Everything changes
Laval, QC, September 2009In a prominent spot on the wall of my parents' house, there's a framed picture of a scene I shot from a hotel window in Colorado just about three years ago (
click here, I'll wait.) When my father saw the picture, he asked if I'd blow it up for him. It's my first commission, and every time I see it on the wall, it reminds me of him, and of a quiet moment in a faraway place that connected us.
During shiva, I often found myself staring at the image. I tried to understand what it was that he specifically liked about it. Initially, I thought it was the color and texture of the brightening sky. But the more I stared into it, the more I was drawn to the silhouetted community below. And I saw a fully formed, slowly awakening world there that had completely eluded me when I first composed the scene. Between the water tower, the houses, the businesses and surrounding landscape, I had captured the essence of a community: Which, at the end of it all, was what my father lived for.

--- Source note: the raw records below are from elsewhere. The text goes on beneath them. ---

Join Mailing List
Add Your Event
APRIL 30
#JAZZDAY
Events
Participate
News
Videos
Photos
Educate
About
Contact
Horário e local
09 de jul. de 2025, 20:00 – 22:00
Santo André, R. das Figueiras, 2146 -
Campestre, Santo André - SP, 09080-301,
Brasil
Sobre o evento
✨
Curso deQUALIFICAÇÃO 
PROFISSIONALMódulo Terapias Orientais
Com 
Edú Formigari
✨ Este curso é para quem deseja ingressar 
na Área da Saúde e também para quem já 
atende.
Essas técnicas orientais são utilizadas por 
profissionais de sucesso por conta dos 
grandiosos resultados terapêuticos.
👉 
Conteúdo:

I took this photo a few days after he passed away, from the same balcony where he used to tend his plants and watch the boats glide by below. My mother had noticed the trees beginning to change and said it was something he always appreciated. So I took my camera out, stood where he once stood, and snagged this image.

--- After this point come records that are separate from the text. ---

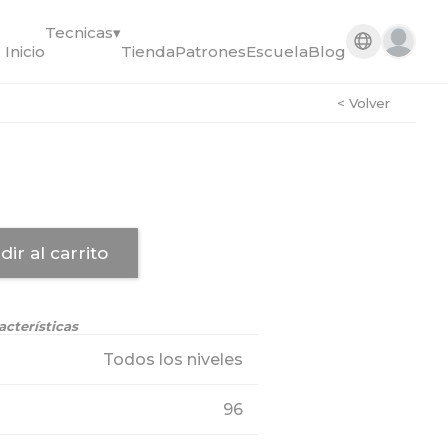
Tecnicas
▾
Inicio
Tienda
Patrones
Escuela
Blog
< Volver
dir al carrito
acterísticas
Todos los niveles
96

We'll be blowing it up and framing it for display right next to the Colorado sunrise one. Because the community and family life that was so important to him thrives on reflections like these.
11 comments:
I can certainly see why he liked the sunrise picture - it is beautiful - and the changing leaves are beautiful as well. I know that your photos will have even more special meaning to you every time you look at them now, since your dad loved them.
My birth mother died Sat. I am not in quite the frame of mind you are, but it saddens me, nontheless.
Absolutely stunning my friend. Kenju I'm sorry to hear about your birth mother. My thoughts are with you and your family.
Odd connections we have in life. I just posted about the short video of Anne Frank looking out at the view from her window above the street and I also just returned from Colorado with sunset photos to post on my other blog....?
Great writing. You have an extraordinary talent. Thank you for sharing.
I like the contrast between the dark branches, and the colors of the leaves in your photo.
Hello Carmi,
I have not visited your blog for a little while (life gets busy sometimes). Wow what have I missed.
I am so sorry to hear about your Dad. My thoughts and prayers are with you, Debbie and your children.
I am not quite sure if I know the right things to say but I will voice what my first thoughts were when I visisted your blog today...
I love how poignant and reflective this photo (and its title) is. To me it shows that you are (dare I say it) greiving in a healthy way.
Terri
To honor him by appreciating the symbolism and sights he loved is a wonderful way of remembering him today.
...and when your resolve falters, may that image start again your hope...
Both are beautiful photos and I can certainly see why your Dad loved the view and your photo.
When my dad passed, I bought a recoding of Rachmaninov's Piano Concerto #2. Because that was his favorite. Even though my personal preference -- and by far a better known piece -- was the Piano Concerto #3. And I listened to it several times over trying to figure out why it was that he preferred this piece.
Finally it dawned on me. It didn't matter why he loved it, only that he did. Your dad loved the sunrise photo because he did. And that makes it special. (In addition to its considerable aesthetic quality.) he loved this view form his balcony, because he did. And now, you have that piece of his vision captured for time immemorial, preserving not just a memory of him, but one from him.
Maybe that doesn't make sense, but I don't know another way to put it. But ultimately, the memories we cherish are the ones that have meaning to us -- whether they mean anything to the rest of the world or not. And that's not something totally brought about by composition, color, lighting and contrast.
Otherwise, there would not be the proliferation of refrigerator art that there is in the homes of children the world over.
These photos are another way of keeping a strong connection to the man and his memory. And as such they really need no explanation.
I had to go back a 2nd time to see the community below...
Carmi,
This view encircles like hugs between your dad and you and I hope this new addition will add to those loving memories of him. I'm saddened to read of his passing. His validation of your photographic ability brings tears to my eyes especially because you just shot this new stunning view.
Also, at least for me, it's especially hard to lose a loved one around the High Holidays. I have no more words- just warmth to you and yours during this difficult time.